• [TASK BRIEF]:
Which lines of the data below include the string "bold"? Return each of them.

• [TASK DATA]:
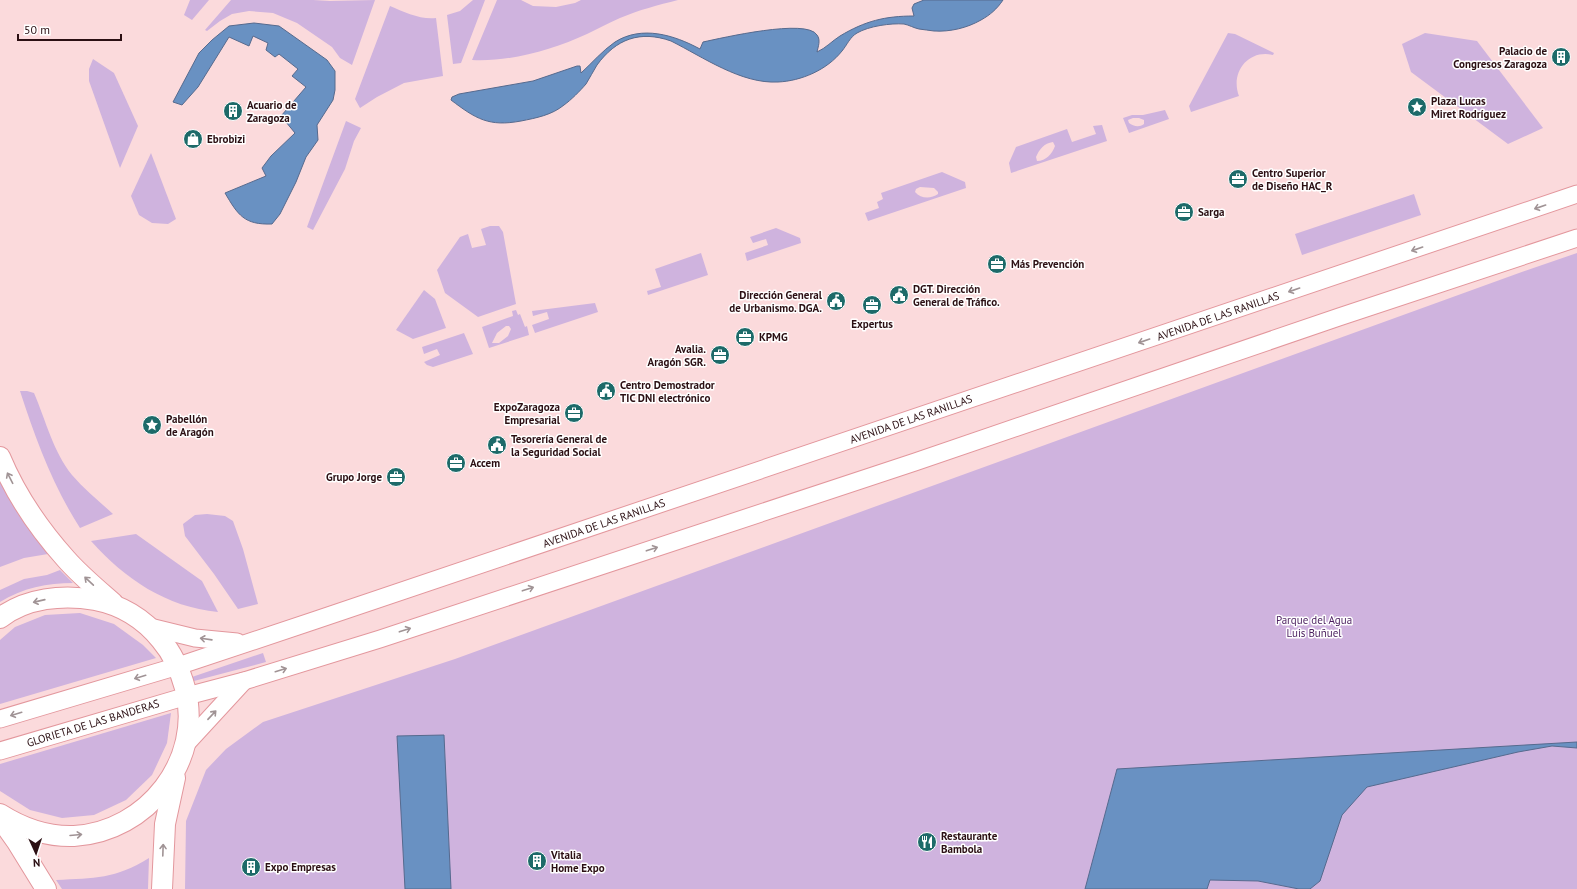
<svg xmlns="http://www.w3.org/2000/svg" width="1577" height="889" font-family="'PT Sans',sans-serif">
<rect width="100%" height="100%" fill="#fbdadc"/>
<g fill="#cfb3de" fill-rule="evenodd">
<polygon points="190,0 209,0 192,20 184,15"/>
<polygon points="231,0 313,0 330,1 375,0 352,65 340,58 332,47 297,23 273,13 249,11 232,14 220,21 207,31 205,30"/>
<polygon points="473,0 485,0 461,63 453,64 447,15 460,11"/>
<path d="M 497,0 L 521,0 L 533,6 L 556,7 L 575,3 L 581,0 L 678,0 C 658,5 639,10 620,18 C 608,23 598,29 587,34 C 552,50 510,62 472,60 Z"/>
<path d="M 390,6 C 404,12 421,20 436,18 L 443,76 L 404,83 L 377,97 L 360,108 L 355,99 Z"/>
<path d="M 1228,33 L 1235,34 L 1274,53 L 1273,55 C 1248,49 1230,73 1239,96 L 1191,112 L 1189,106 Z"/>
<polygon points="1425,33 1477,41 1543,128 1508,144 1411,72 1402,44"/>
<polygon points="93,59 114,73 138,126 120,168 89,81 89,69"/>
<path d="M 1165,110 L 1169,119 L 1129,133 L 1123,118 L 1132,115 L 1143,115 ZM 1133,118 L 1139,118 L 1144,120 L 1144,124 C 1139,128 1133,126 1129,123 L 1128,120 Z"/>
<polygon points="346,121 361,128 354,141 345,169 313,230 307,227"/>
<path d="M 1102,125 L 1107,141 L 1011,173 L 1009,163 L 1016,147 L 1067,129 L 1072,142 L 1096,134 L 1093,126 ZM 1053,142 L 1055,146 C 1052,154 1046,161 1037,161 L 1036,157 C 1039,150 1044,143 1053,142 Z"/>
<polygon points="151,153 176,219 168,224 152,223 139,215 131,196"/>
<path d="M 942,172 L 965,182 L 966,188 L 868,221 L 865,213 L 879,208 L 877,202 L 883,199 L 881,193 ZM 920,187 L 934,188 L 938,192 L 938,194 C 931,199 921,199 915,192 L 916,189 Z"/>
<polygon points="1414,194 1421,215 1302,255 1295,234"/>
<polygon points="490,226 499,226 503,232 516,304 478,317 445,293 437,270 460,237 468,234 472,248 486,245 481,229"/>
<polygon points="776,228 800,238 801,243 747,261 745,253 768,245 766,239 753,243 750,237"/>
<polygon points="701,253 708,275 648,295 647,291 661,287 655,269"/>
<polygon points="1577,253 1577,889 185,889 186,821 206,770 226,749 263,722 455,659 1519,273"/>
<polygon points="424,290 435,299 446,328 413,339 396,330"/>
<polygon points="595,303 598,312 535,333 532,325 549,319 547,312 533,316 532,311"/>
<path d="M 516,310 L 518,315 L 520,314 L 525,327 L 527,326 L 529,335 L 489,348 L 482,327 L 513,316 L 512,311 ZM 506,326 L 509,326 L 511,329 L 508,336 L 499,343 L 492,343 L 497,333 Z"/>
<polygon points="464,333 473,354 433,367 427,365 424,362 440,355 437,349 424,354 422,347"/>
<path d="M 20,391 L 27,391 L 34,393 C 46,421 53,451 72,475 C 84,489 99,501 113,514 L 80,528 C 53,486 36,440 20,391 Z"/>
<polygon points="0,479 23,521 48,554 24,558 0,567"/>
<polygon points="207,514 225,516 233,521 243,549 258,604 238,609 214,574 185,536 183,524 195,515"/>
<path d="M 136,534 L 202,581 L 218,612 C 166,607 125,579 91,541 Z"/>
<path d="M 60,570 L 73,583 C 48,583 22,588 0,602 L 0,590 L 24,579 L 47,575 Z"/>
<polygon points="80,613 114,624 143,645 156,658 0,704 0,640 15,627 45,615"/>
<polygon points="263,653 266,662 194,681 192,677"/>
<polygon points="171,713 167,743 152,775 126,800 94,815 62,818 30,810 0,791 0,764"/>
<path d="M 149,858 L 148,889 L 62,889 L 56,880 C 95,878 115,879 149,858 Z"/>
</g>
<g fill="#6991c2" stroke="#566a8e">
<path d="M 924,0 L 1003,0 C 997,9 990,15 981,20 C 967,28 950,32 934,31 C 929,30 924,30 919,29 C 914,28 909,25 904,24 C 891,23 869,26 857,33 C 850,37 847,45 842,51 C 827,70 801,81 778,82 C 741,84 703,57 671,41 C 640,30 616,39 597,65 C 593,71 590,78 586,84 C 580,91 571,100 564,105 C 552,115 536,118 521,121 C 489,127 476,119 451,100 L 452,97 L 459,94 L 533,81 L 577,66 L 580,66 L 581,73 C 592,63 602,51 615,42 C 642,25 674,35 700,49 L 703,42 C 722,38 807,18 817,35 C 821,40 818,47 817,52 C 826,48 832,41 840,36 C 865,21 885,16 914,16 L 912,8 L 914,4 Z"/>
<path d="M 254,23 L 279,26 L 327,60 L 335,71 L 335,90 L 333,100 L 317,125 L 318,140 L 306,157 L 296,182 L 280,214 L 272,224 C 244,225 238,215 225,193 L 266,176 L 262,168 L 271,156 L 295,133 L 281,116 L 306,87 L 292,76 L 298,69 L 279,54 L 275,57 L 266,50 L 268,43 L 253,36 L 249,46 L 229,37 L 198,87 L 182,105 L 173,102 L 199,53 L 212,40 L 229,26 Z"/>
<polygon points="444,735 451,889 405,889 397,736"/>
<polygon points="1577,742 1577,748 1552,746 1518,752 1367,787 1342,815 1320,881 1310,889 1299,889 1258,881 1210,880 1207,889 1085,889 1117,769"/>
</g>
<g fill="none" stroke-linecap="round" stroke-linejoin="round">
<g stroke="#e3979d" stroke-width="19">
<g id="secondary">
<polyline points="150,627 195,638 237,642"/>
<polyline points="0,719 178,666 316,620 1577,194"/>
<polyline points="186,744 244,681"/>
<polyline points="0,751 187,696 244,681 380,639 915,462 1339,317 1577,238"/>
</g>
</g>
<g stroke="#e3979d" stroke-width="22">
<g id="primary">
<path d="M 0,457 C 15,493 40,530 66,559 C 80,575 97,589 113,603"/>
<path d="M 0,618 C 26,598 63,594 95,600 C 121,605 144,619 161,640 C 173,654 180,670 185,688 C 204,760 147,832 74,836 C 47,837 22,828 0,814"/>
<polyline points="0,818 17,842 46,889"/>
<polyline points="162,889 165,824 175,778"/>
</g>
</g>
<use href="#secondary" stroke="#fff" stroke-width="17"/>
<use href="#primary" stroke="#fff" stroke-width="20"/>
</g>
<defs><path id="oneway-shaft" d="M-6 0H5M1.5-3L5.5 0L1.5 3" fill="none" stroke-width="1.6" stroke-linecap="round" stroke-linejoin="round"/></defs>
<g stroke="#a09395">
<use href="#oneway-shaft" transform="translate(1540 207) rotate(161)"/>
<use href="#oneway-shaft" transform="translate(1417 249) rotate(161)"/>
<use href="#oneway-shaft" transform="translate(1294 290) rotate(161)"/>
<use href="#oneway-shaft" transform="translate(1144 341) rotate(161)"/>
<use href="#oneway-shaft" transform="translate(10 478) rotate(-117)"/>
<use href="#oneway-shaft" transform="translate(652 549) rotate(-18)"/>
<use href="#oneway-shaft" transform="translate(89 581) rotate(-137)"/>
<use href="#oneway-shaft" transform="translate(528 589) rotate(-18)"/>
<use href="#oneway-shaft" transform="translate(39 601) rotate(167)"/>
<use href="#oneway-shaft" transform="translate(405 630) rotate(-18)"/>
<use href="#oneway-shaft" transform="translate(206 639) rotate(-172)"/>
<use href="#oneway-shaft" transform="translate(281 670) rotate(-17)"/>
<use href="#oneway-shaft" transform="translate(140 677) rotate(163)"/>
<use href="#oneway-shaft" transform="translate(16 714) rotate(163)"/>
<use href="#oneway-shaft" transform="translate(212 715) rotate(-47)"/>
<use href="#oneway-shaft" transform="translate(76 835) rotate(-5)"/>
<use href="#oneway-shaft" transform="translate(163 850) rotate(-88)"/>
</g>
<defs>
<g id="building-disc" transform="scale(1)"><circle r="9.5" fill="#1d6a69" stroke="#fff"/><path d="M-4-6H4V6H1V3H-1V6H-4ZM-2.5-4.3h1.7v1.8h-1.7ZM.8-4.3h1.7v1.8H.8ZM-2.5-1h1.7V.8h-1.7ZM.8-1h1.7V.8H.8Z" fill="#fff"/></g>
<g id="sight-disc" transform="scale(1)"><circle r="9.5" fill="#1d6a69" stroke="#fff"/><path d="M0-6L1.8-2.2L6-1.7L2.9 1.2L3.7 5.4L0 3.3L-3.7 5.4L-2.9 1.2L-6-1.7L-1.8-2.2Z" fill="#fff"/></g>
<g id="shop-disc" transform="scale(1)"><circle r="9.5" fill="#1d6a69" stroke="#fff"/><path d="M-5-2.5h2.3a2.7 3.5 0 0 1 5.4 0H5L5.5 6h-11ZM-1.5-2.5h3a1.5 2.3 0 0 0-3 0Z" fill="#fff"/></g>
<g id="office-disc" transform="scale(1)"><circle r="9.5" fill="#1d6a69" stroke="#fff"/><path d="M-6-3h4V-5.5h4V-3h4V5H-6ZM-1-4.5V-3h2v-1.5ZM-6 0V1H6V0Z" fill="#fff"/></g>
<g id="civic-disc" transform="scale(1)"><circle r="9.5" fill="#1d6a69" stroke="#fff"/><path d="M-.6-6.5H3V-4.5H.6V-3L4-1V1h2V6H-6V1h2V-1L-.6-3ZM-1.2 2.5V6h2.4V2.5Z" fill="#fff"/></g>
<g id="restaurant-disc" transform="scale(1)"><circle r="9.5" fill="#1d6a69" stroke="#fff"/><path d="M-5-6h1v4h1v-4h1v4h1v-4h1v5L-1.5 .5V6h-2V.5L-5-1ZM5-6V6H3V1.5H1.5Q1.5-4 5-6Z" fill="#fff"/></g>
</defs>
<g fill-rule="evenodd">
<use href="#building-disc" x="1561" y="57"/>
<use href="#sight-disc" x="1417" y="107"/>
<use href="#building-disc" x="233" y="111"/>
<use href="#shop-disc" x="193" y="139"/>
<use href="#office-disc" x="1238" y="179"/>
<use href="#office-disc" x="1184" y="212"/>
<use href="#office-disc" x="997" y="264"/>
<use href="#civic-disc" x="899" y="295"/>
<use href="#civic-disc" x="836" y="301"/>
<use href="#office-disc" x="872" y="305"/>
<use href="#office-disc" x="745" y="337"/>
<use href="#office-disc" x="720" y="355"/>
<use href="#civic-disc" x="606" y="391"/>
<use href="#office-disc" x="574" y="413"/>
<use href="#sight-disc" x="152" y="425"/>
<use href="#civic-disc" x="497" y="445"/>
<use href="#office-disc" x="456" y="463"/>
<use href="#office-disc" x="396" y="477"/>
<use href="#restaurant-disc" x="927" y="842"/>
<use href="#building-disc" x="537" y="861"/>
<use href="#building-disc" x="251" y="867"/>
</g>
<g text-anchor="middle" stroke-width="3" stroke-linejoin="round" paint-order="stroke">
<g font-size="11" font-weight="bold" fill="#2b0f13" stroke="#fff" text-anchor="start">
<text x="1547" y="55" text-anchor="end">Palacio de<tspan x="1547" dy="13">Congresos Zaragoza</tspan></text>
<text x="1431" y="105">Plaza Lucas<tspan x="1431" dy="13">Miret Rodríguez</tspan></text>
<text x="247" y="109">Acuario de<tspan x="247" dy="13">Zaragoza</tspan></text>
<text x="207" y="143">Ebrobizi</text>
<text x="1252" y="177">Centro Superior<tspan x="1252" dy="13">de Diseño HAC_R</tspan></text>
<text x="1198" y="216">Sarga</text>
<text x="1011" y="268">Más Prevención</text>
<text x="913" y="293">DGT. Dirección<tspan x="913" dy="13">General de Tráfico.</tspan></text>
<text x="822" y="299" text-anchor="end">Dirección General<tspan x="822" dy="13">de Urbanismo. DGA.</tspan></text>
<text x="872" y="328" text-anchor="middle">Expertus</text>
<text x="759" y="341">KPMG</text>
<text x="706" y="353" text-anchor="end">Avalia.<tspan x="706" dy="13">Aragón SGR.</tspan></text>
<text x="620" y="389">Centro Demostrador<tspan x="620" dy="13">TIC DNI electrónico</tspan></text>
<text x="560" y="411" text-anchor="end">ExpoZaragoza<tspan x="560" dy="13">Empresarial</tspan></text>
<text x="166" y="423">Pabellón<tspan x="166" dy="13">de Aragón</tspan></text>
<text x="511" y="443">Tesorería General de<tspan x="511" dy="13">la Seguridad Social</tspan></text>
<text x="470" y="467">Accem</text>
<text x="382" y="481" text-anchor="end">Grupo Jorge</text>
<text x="941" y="840">Restaurante<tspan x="941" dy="13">Bambola</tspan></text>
<text x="551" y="859">Vitalia<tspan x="551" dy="13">Home Expo</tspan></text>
<text x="265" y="871">Expo Empresas</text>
</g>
<g font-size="11" fill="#2b0f13" stroke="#fff">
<text transform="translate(1218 316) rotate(-19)" y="4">AVENIDA DE LAS RANILLAS</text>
<text transform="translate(911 419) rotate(-19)" y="4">AVENIDA DE LAS RANILLAS</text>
<text transform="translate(604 523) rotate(-19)" y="4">AVENIDA DE LAS RANILLAS</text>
<text transform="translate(93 723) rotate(-17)" y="4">GLORIETA DE LAS BANDERAS</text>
</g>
<g font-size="11" fill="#4a1e5e" stroke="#fff">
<text x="1314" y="624">Parque del Agua<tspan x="1314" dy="13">Luis Buñuel</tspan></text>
</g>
</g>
<g transform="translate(36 853) rotate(177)" stroke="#ffffff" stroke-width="3" paint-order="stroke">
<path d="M0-3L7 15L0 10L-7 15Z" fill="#2b0f13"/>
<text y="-6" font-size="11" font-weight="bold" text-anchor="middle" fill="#2b0f13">N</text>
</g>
<path d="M18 34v6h103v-6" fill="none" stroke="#2b0f13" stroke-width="2"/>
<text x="24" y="34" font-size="12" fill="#2b0f13" stroke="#ffffff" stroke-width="3" paint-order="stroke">50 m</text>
</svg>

• [TASK SOLUTION]:
<g font-size="11" font-weight="bold" fill="#2b0f13" stroke="#fff" text-anchor="start">
<text y="-6" font-size="11" font-weight="bold" text-anchor="middle" fill="#2b0f13">N</text>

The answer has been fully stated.